- [作業内容] 課題文の「辺りの木々達は葉っぱをつけていた。」から「石コロコロの浜辺で器材をセットする。」までを、「浜辺」を「海岸」に置き換えて書き直してください。

***** 課題文

北海道の家にはエアコンがない。
日中どれだけ暑くても夕方になったら涼しくなるからだ。
昨晩に限っては夕方になっても涼しくならなかった。
仕方がないので窓を開けて涼を取り入れる。
暗くなると羽虫たちが電灯にかんかんと音を立てはじめた。
(後から聞くと、朝顔とちゃんまりは部屋だけ網戸を何時間か開けていたので、宿全体に大量の虫が入ってきていた。)
スマホをつけると光に照らされた顔めがけて虫が飛んでくる。
明かりを消すと虫たちが布団の上を這いずりまわる。
2種類のいびきが聞こえてくる。
高音のいびきと低音のいびき。
どちらのいびきも宿の廊下に響きわたる。
これは神経質な人は寝れんのんじゃないか。
朝、ダイビングの前にセイコーマートに寄って「バブ」を二つ買った。
グローブの中に入れて手先を温めるのだ。
前回の流氷ダイビングのリベンジである。
今回は水温19℃あるから間違いなく溶けると思われるので、その様子をちゃんまりに見せたかったのだ。
「溶けたからなんですか?溶けるに決まってるでしょ」
と言われることは目に見えていたが、やらないわけにはいかない。
九州男児としてのケジメなのである。
宿から番屋までは車で10分。
辺りの木々達は葉っぱをつけていた。
地面には緑の草が生えていた。
雪はない。氷もない。
知床の夏は僕たちを優しく受け入れてくれていた。
今回エントリーするところはローソク岩から北側に110mほど離れたところ。
準備をしたら背中が汗だくになる。
ドライのインナーを着ているのが辛い。
石コロコロの浜辺で器材をセットする。
沖にでたら右に向かって泳ぐ。

**********
***** 学習資料

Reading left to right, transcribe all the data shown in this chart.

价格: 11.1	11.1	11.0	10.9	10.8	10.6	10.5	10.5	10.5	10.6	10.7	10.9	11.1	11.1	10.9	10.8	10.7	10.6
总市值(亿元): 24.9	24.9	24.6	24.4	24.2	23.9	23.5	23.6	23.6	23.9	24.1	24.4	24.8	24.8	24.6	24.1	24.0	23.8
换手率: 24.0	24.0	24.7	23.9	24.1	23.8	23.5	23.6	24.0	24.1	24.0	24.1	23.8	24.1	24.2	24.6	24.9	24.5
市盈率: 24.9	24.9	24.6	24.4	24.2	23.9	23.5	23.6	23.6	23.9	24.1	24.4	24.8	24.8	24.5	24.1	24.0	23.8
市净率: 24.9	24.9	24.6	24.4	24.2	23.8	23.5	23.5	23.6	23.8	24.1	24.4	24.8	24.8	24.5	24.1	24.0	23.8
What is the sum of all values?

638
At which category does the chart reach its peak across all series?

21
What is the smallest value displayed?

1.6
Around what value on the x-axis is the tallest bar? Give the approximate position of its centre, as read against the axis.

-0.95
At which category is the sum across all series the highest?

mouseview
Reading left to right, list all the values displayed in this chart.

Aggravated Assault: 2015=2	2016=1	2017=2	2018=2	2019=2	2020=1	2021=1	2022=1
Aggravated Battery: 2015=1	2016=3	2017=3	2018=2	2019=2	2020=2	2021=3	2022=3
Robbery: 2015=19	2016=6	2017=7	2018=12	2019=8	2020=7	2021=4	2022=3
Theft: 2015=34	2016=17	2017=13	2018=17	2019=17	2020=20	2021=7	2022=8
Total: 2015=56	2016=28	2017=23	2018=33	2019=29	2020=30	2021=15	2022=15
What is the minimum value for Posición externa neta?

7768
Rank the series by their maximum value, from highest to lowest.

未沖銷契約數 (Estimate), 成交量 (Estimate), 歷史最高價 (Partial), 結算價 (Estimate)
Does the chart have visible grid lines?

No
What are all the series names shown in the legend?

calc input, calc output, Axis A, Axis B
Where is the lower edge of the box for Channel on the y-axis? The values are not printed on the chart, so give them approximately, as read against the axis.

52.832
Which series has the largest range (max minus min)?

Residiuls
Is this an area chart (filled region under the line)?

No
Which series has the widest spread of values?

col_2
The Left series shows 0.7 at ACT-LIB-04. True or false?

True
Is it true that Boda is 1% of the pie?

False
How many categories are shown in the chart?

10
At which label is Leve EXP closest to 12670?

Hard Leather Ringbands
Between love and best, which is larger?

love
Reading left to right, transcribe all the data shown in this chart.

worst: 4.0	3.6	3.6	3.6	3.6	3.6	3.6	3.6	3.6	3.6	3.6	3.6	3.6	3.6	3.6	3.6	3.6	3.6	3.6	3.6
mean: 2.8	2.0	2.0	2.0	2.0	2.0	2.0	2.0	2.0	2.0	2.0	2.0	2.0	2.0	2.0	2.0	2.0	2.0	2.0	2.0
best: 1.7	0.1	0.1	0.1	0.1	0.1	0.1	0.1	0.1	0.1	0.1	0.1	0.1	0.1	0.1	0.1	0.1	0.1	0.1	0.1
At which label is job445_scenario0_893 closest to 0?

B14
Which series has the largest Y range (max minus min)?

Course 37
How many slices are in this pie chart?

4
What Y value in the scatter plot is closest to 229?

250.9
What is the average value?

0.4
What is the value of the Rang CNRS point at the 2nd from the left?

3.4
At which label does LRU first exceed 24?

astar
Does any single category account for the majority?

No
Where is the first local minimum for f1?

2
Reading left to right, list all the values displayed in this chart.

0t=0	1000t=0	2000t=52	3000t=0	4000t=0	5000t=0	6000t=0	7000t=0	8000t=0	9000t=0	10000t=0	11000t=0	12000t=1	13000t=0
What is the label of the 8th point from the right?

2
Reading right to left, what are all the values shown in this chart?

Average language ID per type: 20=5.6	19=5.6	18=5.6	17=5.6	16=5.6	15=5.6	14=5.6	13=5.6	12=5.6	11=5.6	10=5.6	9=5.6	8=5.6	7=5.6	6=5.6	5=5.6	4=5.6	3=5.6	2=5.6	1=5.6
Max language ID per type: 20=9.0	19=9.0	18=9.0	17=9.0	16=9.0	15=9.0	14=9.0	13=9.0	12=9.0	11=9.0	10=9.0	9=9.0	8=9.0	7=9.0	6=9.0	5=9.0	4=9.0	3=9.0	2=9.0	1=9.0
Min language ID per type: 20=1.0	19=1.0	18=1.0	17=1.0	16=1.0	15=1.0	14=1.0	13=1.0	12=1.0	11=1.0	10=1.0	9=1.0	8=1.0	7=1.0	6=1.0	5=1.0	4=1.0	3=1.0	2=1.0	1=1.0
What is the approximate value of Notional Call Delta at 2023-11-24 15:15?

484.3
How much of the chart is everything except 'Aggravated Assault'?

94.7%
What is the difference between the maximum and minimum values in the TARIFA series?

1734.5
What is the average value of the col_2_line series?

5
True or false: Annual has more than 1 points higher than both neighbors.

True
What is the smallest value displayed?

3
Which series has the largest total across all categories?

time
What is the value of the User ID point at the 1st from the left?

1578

**********

- [解答]
辺りの木々達は葉っぱをつけていた。
地面には緑の草が生えていた。
雪はない。氷もない。
知床の夏は僕たちを優しく受け入れてくれていた。
今回エントリーするところはローソク岩から北側に110mほど離れたところ。
準備をしたら背中が汗だくになる。
ドライのインナーを着ているのが辛い。
石コロコロの海岸で器材をセットする。